Location
- 100 East Main Street Goessel, Kansas 67053 United States
- Coordinates: 38°14′49″N 97°21′00″W﻿ / ﻿38.246932°N 97.350061°W

Information
- School type: Public, High School
- School board: Board Website
- School district: Goessel USD 411
- CEEB code: 171130
- Principal: Kenroy Wilson
- Teaching staff: 13.50 (FTE)
- Grades: 6–12
- Gender: coed
- Enrollment: 157 (2023–2024)
- Student to teacher ratio: 11.63
- Campus type: rural
- Colors: Blue White
- Athletics: Class 8-Man I, District 8
- Athletics conference: Wheat State
- Mascot: Bluebirds
- Communities served: Goessel
- Website: School website

= Goessel High School =

Goessel High School is a public secondary school in Goessel, Kansas, United States. It is operated by Goessel USD 411 school district. It is the sole public high school for the community of Goessel and nearby rural areas of Marion / McPherson / Harvey Counties.

==Academics==
Goessel High School was recognized in 2007 and 2008 by U.S. News & World Report as a Bronze Medal Finalist in their Best of U.S. High Schools.
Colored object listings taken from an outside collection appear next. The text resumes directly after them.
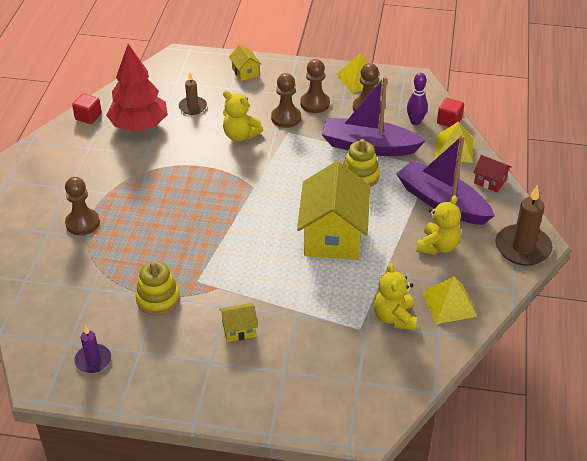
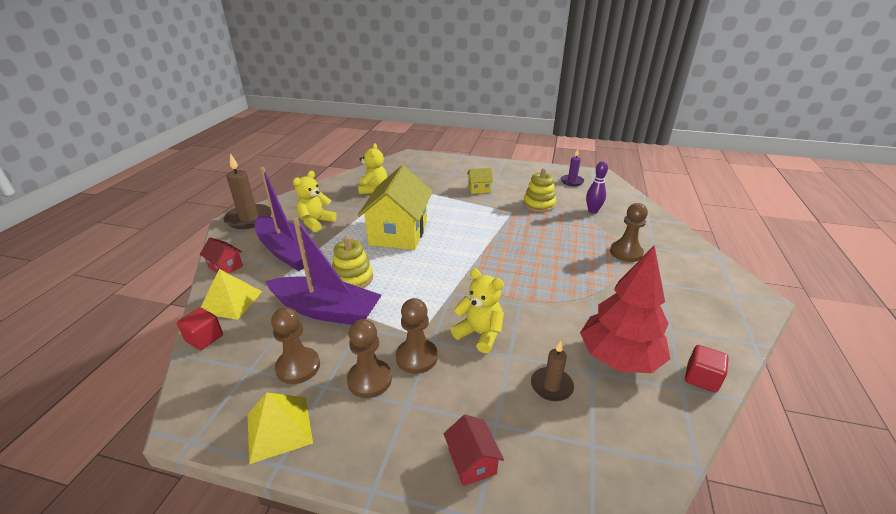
camera: 175 degrees left, 10 degrees down
yellow house [229,45,261,81] -> red house [443,414,504,486]
purple bowling pin [407,73,428,125] -> purple bowling pin moved to [586,161,608,214]
yellow pyramid [422,276,478,324] -> none

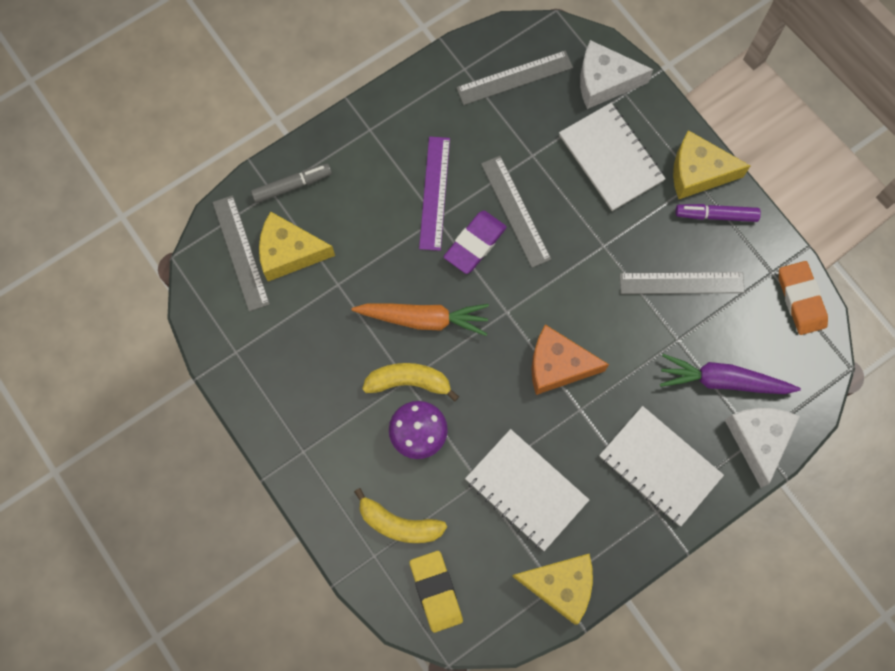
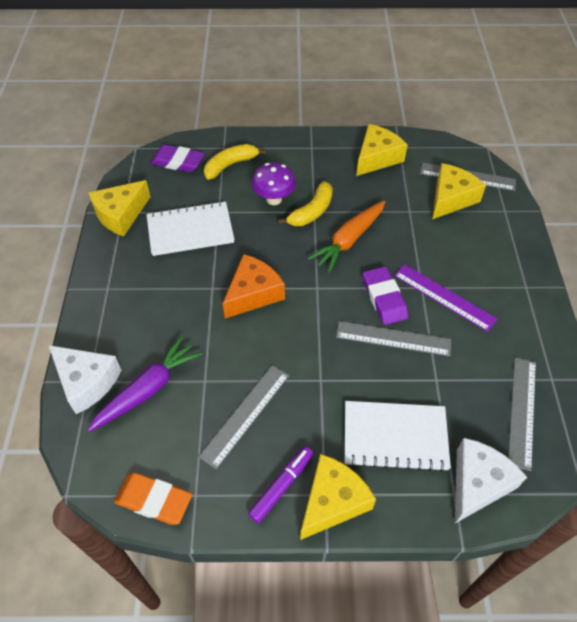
camera: 125 degrees right, 20 degrees down
grey marker [251,163,332,203] -> none
yellow eraser [410,551,463,633] -> purple eraser [151,145,204,172]
white notebook [599,406,724,526] -> none
none -> yellow cheese [356,124,408,176]

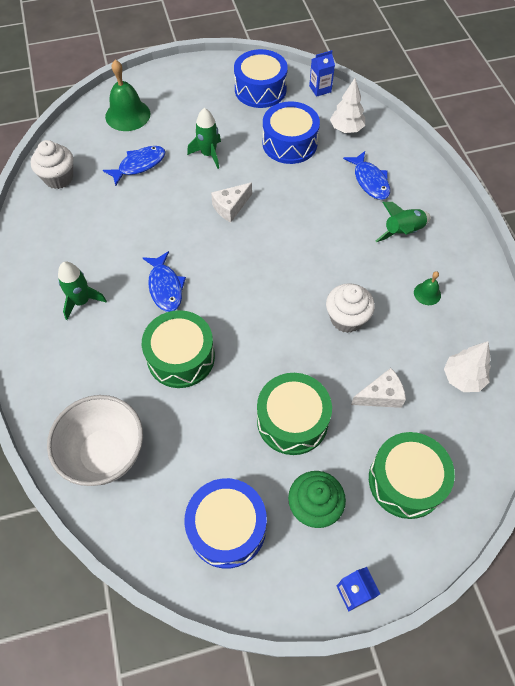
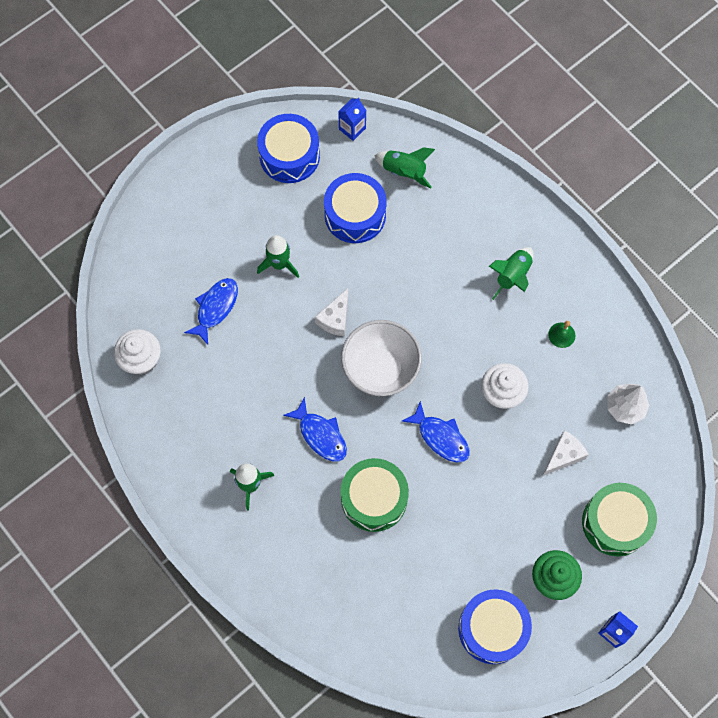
camera: 25 degrees left, 10 degrees up
white bowl [47,395,143,486] -> white bowl moved to [341,320,422,396]
green bell [105,60,150,131] -> none
green drum [257,373,332,455] -> none
white tree [330,78,365,133] -> green rocket [374,147,435,188]
blue fish [343,151,390,200] -> blue fish moved to [402,401,470,462]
==Extracurricular activities==
===Scholars Bowl===
In February 2012, Goessel won the Scholars Bowl at the Regional Tournament in Ell-Saline. In Class 1A Division I, Goessel finished 4th after winning their group in pool play. One year later, Goessel's team again made it back to the State Championships and was able to one-up the team from last year finishing 3rd overall. The team won their only state championship in 2015.

===Athletics===
Goessel High School offers several athletic programs including basketball (boys and girls), cross country (boys and girls), football (8-man), golf (boys and girls), track and field (boys and girls), and volleyball. The school competes in the Wheat State League and is a member of the KSHSAA.

====Boys basketball====
In 1988, the boys basketball team won the 1A state championship.

====Volleyball====
The volleyball team won the Class 1A Kansas state championship in 2015.

====Cross Country====
The boys' cross country team won the 1A state meet in 1976, Goessel's first team state championship. The girls' cross country team won the 1A state meet in 2016.